Des vedettes du petit écran et de la grande scène à l'ego nourri par les applaudissements et les cotes d'écoute viendraient pleurer sur leur sort sur l'épaule du contribuable impuissant? Elles profiteraient de leur statut de star pour venir le convaincre, lui, citoyen anonyme, de l'importance de la Culture? À d'autres!
Mais quand Michel Tremblay, Robert Lepage et Vincent Graton crient leur indignation, ils se placent en défenseurs de la culture comme base de l'identité d'un peuple et nourriture de l'esprit. Le public, lui, voit la vedette d'un «star system» qu'il envie et honnit tout à la fois pleurnicher pour une meilleure pitance. Cela donne lieu à un véritable dialogue de sourds.
Usant de leur visibilité pour dénoncer et convaincre, ces acteurs connus et reconnus parlent surtout pour l'artiste clandestin qui ne jouit d'aucune tribune mais pâtira directement des compressions à venir. Ils n'ont pas oublié qu'ils ont déjà été cet inconnu sans le sou animé par la fibre créatrice. Plus que tout, ils savent fort bien qu'ils pourraient un jour retourner à ce pénible anonymat.
Peu importe leur manière de jongler avec le dossier, les artistes choquent au lieu d'émouvoir. Ils exacerbent chez certains une triste inculture. En voulant chatouiller le courroux populaire, c'est à une sinistre indifférence qu'ils se heurtent.
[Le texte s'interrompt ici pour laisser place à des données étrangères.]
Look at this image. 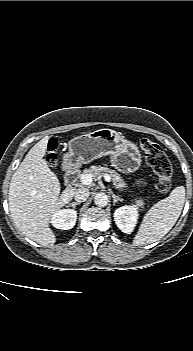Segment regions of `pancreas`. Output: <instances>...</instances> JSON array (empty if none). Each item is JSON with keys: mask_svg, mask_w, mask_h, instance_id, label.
<instances>
[{"mask_svg": "<svg viewBox=\"0 0 193 351\" xmlns=\"http://www.w3.org/2000/svg\"><path fill=\"white\" fill-rule=\"evenodd\" d=\"M104 172L108 173L110 177H112L113 184L115 188L122 189L125 186L124 179L120 176L118 172L112 170L107 167V165H93L89 169H85L82 174H78V177H81L84 174H91L93 177H98L99 175L103 174ZM137 206L144 208L145 202L143 199L138 198L135 200Z\"/></svg>", "mask_w": 193, "mask_h": 351, "instance_id": "pancreas-1", "label": "pancreas"}]
</instances>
Ironiquement, cette réaction vient confirmer l'importance de la diffusion de la culture et du développement de la création, ne serait-ce que pour aérer les esprits et déboulonner les mythes.
Entre autres confusions, on a voulu démontrer que la culture avait récemment profité de budgets en hausse. La Conférence canadienne des arts publie une étude qui remet les pendules à l'heure: non seulement ce budget a-t-il été gonflé artificiellement, mais une redistribution des sommes a ensuite bénéficié davantage au volet sport et multiculturalisme qu'à celui soutenant les arts et les institutions culturelles.
Les préjugés servent donc bien mal la mobilisation du milieu culturel. Les artistes eux-mêmes n'en sont d'ailleurs pas à l'abri. Que l'on pense à la gloire instantanée du sketch Culture en péril, circulant sur YouTube: si savoureuse soit-elle, la mise en scène insinue qu'un fossé d'incompréhension entre le Québec francophone et le Canada anglophone explique les compressions en culture, comme si seul le Québec culturel allait en pâtir. Une coûteuse maladresse...
L'enjeu a beau être véritable et la cause des plus justes, les porte-parole d'une culture en déroute devront peut-être réviser leur plan de communication s'ils souhaitent ébranler la population. Pour l'instant, le public n'est pas conquis.